Applying for Social Security Benefits – Get Retirement Income

Information About Applying for and Receiving Social Security Retirement Benefits

Social security benefit form

For sixty percent of Americans, over half of their retirement income comes from social security. For those from low income households the percentage is higher - closer to eighty percent. While the future stability of the program is constantly debated, right now social security is fully functioning and those who have reached retirement age can collect in full.  Of course, if you still haven't retired it's not too late to make some changes to your personal saving habits which can help increase the amount you have on hand for day-to-day expenses or emergencies once you're no longer working.
If you have reached retirement age or are approaching that point in your life, and you want to know how you go about collecting retirement benefits, here is what you need to know.

  1. The earliest you can begin to receive Social Security benefit payments is age 62. However, for most people, beginning to receive benefit payments at age 62 will mean you will receive less per month than if you began receiving Social Security benefit payments at what the Social Security Administration refers to as full retirement age. That age varies according the year you were born. For those born in 1937 or earlier the age is 65. For those born in 1960 or later the age is 67. For those born between 1938 and 1959, the age for full retirement age can be found on the Social Security Administration's web site.
  2. By choosing to collect Social Security benefits at age 62 instead of your full retirement age you, it is expected that you will collect benefits for a longer period of time. Therefore, even though you collect less per month, it is assumed that you will break even in the end. The Social Security Administration suggests that you contact them and talk about your options to decide which is the best option for you.
  3. You can continue to work after you've begun to receive Social Security benefit payments. However, if you choose to receive Social Security before you reach your full retirement age, your benefit payments will be reduced if you earn above an annual limit. In 2006, that limit is $12,480. Once you reach full retirement age, your Social Security benefit payments will not be reduced no matter how much money you earn.
  4. When it comes time to applying for Social Security benefits, review your Social Security Statement that is sent to you every year three months before your birthday. If have not received this statement or you do not know where it is, you can request the statement from Social Security.
  5. Once you've reviewed your expected benefit payments, you can apply for your benefits. The earliest you can apply for benefit payments is three months before your 62nd birthday. At whatever age you decide to receive your Social Security benefit payments, you need to apply three months before you want to begin receiving the benefits.
  6. There are three ways to apply. You can apply for social security online at the Social Security Administration's website. You can call toll-free at 1-800-772-1213 and apply over the phone. You can also apply in person at a local office. To locate your local Social Security information and the closest office, go here.
  7. You may be asked to provide documentation when applying for benefit payments.

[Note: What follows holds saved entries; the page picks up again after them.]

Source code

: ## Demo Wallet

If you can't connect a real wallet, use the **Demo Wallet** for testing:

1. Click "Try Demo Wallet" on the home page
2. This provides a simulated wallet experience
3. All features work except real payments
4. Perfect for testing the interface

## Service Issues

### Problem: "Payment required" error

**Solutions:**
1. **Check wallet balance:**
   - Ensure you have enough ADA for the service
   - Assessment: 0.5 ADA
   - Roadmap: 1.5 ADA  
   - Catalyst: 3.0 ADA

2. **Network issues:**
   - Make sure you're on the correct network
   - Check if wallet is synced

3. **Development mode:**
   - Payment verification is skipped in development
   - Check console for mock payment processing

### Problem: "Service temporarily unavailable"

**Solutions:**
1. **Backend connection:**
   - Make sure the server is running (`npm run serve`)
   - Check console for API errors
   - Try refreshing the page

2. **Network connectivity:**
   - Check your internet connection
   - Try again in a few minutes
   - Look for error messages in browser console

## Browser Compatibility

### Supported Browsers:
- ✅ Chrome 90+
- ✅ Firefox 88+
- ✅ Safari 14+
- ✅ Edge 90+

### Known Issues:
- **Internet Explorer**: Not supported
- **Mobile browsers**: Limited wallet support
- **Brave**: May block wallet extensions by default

Typically the documentation needed is: social security card; birth certificate; proof of U.S. citizenship or lawful alien status; military discharge papers if you were in the military; W-2 from last year or last year's tax return. 

    These need to be original documents. The Social Security Administration will make copies of them and return them. While it is possible to mail these documents and have them returned to you, most people who need to provide documentation choose not to trust these important documents to the mail. They often choose to apply in person for their benefit payments.

  8. A final decision you will need to make when applying for Social Security benefit payments is how you want to receive them. You can choose to either receive a check monthly by mail or have the money directly deposited into a bank account. By having the benefit payments directly deposited, the funds are available more quickly and you remove the chance that the check will get lost in the mail or misplaced in your home.